Hobbycraft has sewn up a rise in sales and earnings for the year, as the arts and craft retailer bucked the downward trend among British retailers.
The company, which is owned by private equity giant Bridgepoint and has 94 UK shops, said surging online growth helped to bolster its sales.
Total revenue for the year to February 2019 jumped by 5.4% to £177.7 million as it boosted by online sales growth of 22.7%.
Hobbycraft said it expects the UK retail environment to “remain challenging” but said it felt “well placed” to deliver its growth plans.
It said that sales for the first quarter of the current were stronger than the same period last year.
Dominic Jordan, chief executive of Hobbycraft, said: “We are pleased with our performance and how our offer has improved over the past year.
“We continue to pursue our plans for multi-channel growth as we target our strategy to improve the broader appeal of our brand.
“This is being achieved through leveraging our broad product range which meets the needs of core hobbyists, families and everyday makers, with continued focus on delivering value to our customers.”

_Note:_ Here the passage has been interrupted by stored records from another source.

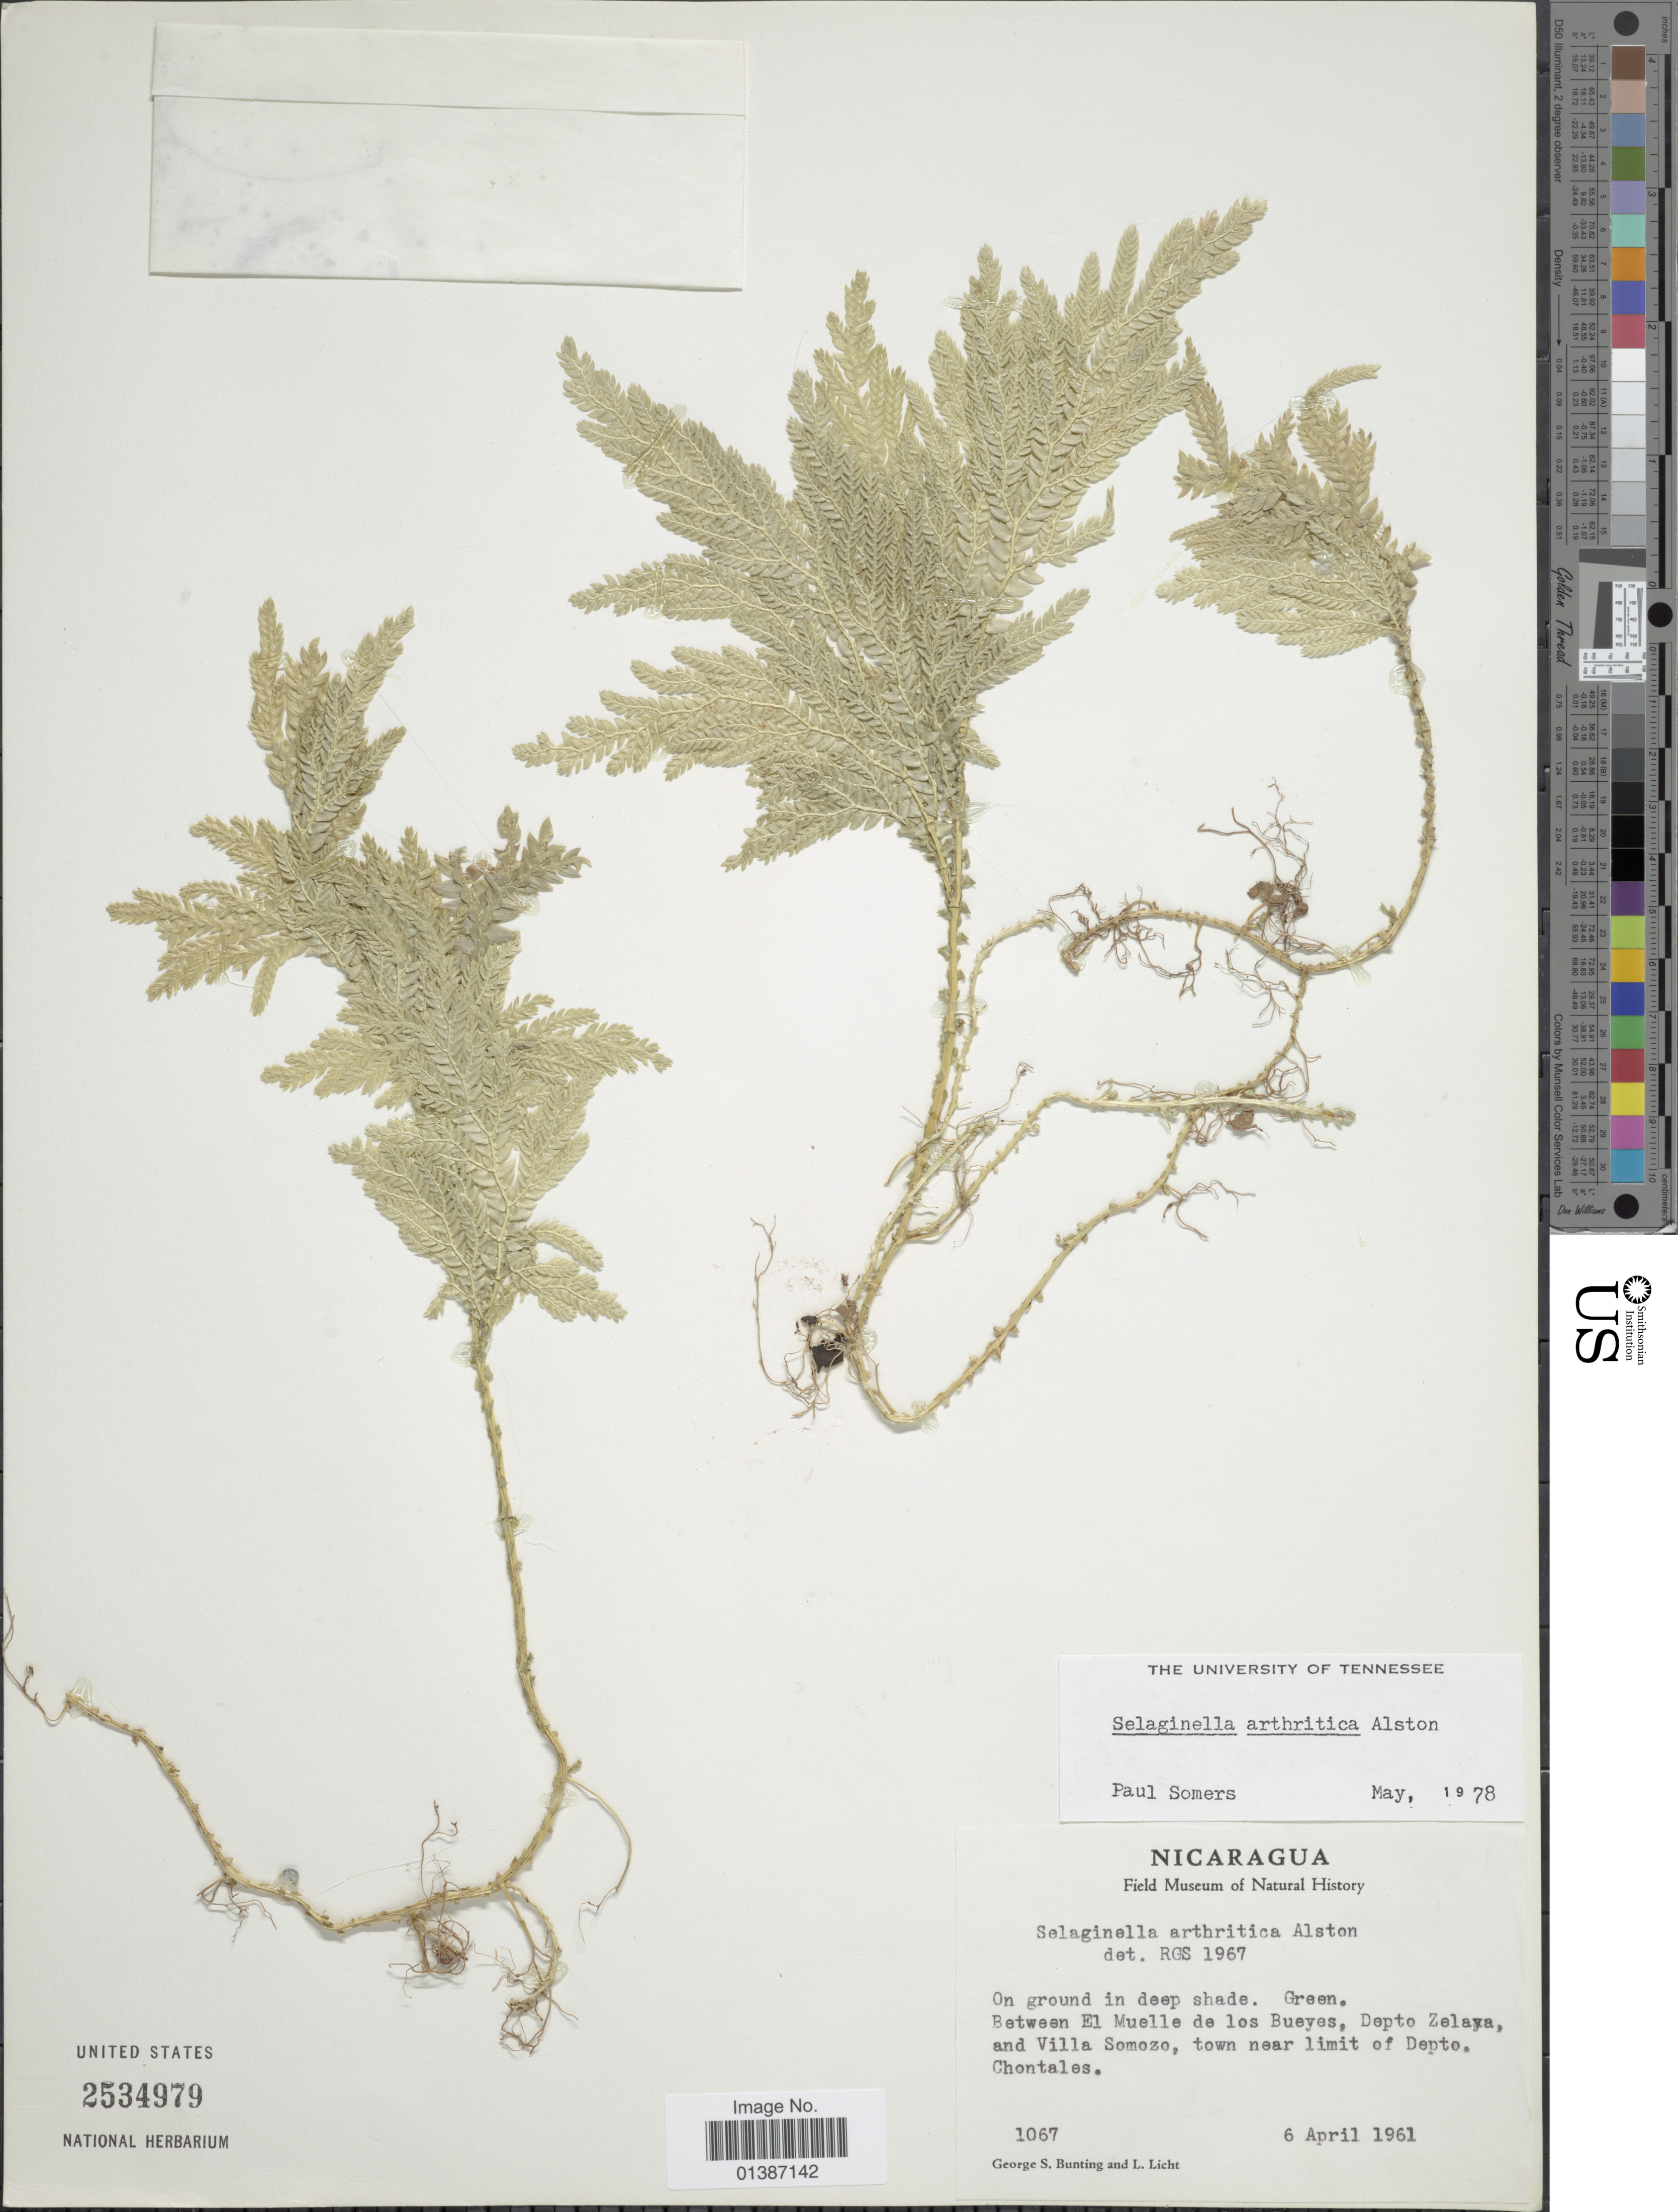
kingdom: Plantae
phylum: Tracheophyta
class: Lycopodiopsida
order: Selaginellales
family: Selaginellaceae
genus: Selaginella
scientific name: Selaginella arthritica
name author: Alston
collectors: G. S. Bunting & L. Licht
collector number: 1067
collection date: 1961-04-06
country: Nicaragua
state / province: Chontales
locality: Between El Muelle de los Bueyes, Depto Zelaya, and Villa Somozo, town near limit of Depto. Chontales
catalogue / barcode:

Over the year the company opened five new stores as it focused on launching new smaller stores in a bid to improve its profitability.
Hobbycraft’s growth strategy has also been driven by increased online sales as well as Click & Collect sales growth.
It hailed “strong” earnings growth over the year, as it posted a 27.8% rise in adjusted earnings before interest and tax of £12.2 million.
It also said the popularity of tidying guru Marie Kondo helped to spark soaring sales of its storage trolleys, which saw a 207% sales uplift.
Mr Jordan added: “Our focus remains on great customer service and colleague engagement as we seek to provide help and inspiration to customers in their local communities.
“Our in-store workshop programme plays a key role where our colleagues demonstrate their incredible knowledge and passion for crafting whilst helping customers with their projects.”